WHAT IS NEEDED » Which lines of the entries below run from the one holding "ring pip: (222, 193)" to the one holding "pinky tip: (419, 372)", inclusive? Set down exactly those lines and no others.

>>>

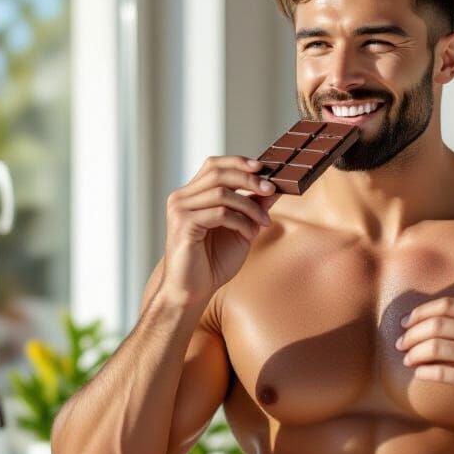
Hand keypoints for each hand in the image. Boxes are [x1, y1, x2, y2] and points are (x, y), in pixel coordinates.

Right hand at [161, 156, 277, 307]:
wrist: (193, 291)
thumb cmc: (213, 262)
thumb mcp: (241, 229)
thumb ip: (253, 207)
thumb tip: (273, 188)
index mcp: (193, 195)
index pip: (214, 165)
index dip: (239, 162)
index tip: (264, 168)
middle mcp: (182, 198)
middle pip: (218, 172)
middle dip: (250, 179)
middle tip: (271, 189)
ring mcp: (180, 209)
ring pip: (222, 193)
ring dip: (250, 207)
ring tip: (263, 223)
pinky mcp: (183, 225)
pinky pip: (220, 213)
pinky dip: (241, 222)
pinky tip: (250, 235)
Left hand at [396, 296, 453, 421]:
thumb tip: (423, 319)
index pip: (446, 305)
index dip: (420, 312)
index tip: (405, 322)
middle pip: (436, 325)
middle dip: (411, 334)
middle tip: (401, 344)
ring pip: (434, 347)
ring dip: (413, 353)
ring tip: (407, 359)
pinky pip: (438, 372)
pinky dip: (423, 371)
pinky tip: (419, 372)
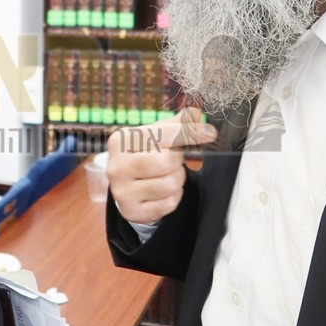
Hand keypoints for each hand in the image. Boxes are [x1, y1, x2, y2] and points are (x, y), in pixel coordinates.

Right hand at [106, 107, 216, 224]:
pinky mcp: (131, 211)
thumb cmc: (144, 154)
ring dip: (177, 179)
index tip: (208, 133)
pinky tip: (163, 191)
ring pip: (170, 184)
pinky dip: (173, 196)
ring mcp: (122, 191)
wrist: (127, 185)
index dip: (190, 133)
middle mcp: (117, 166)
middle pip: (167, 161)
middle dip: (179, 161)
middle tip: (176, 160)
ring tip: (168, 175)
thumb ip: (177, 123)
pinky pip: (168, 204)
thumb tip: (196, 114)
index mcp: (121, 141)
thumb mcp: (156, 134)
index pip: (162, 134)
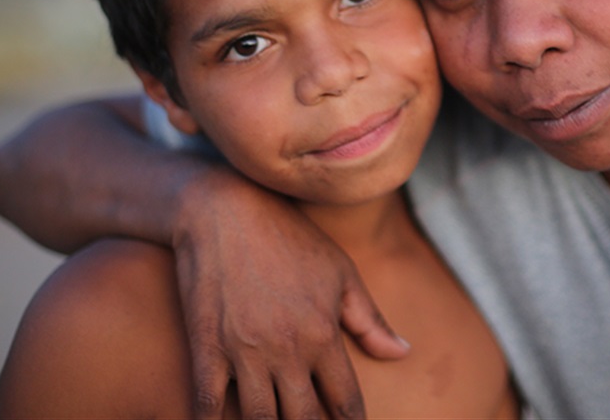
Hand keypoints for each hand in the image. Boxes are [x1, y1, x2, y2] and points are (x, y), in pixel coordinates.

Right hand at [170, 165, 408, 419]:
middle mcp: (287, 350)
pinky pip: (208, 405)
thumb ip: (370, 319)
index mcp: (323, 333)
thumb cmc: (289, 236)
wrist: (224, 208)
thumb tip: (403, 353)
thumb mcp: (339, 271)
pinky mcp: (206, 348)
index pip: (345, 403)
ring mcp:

<<<

REPLY TO THE TASK »
ring pip: (222, 193)
ring dip: (250, 207)
ring tip: (263, 223)
pinky mcp: (183, 225)
pinky pip: (220, 213)
pinky dip: (241, 222)
pinky tip: (250, 235)
Left hand at [396, 296, 453, 421]:
thumb tip: (423, 319)
index pip: (446, 305)
index dip: (420, 312)
index tip: (405, 322)
middle pip: (436, 325)
middle dip: (411, 334)
middle tip: (401, 344)
ring pip: (434, 347)
ring dip: (413, 353)
ring tip: (407, 359)
pinky pip: (438, 372)
pinky dip: (423, 371)
pinky tip: (419, 372)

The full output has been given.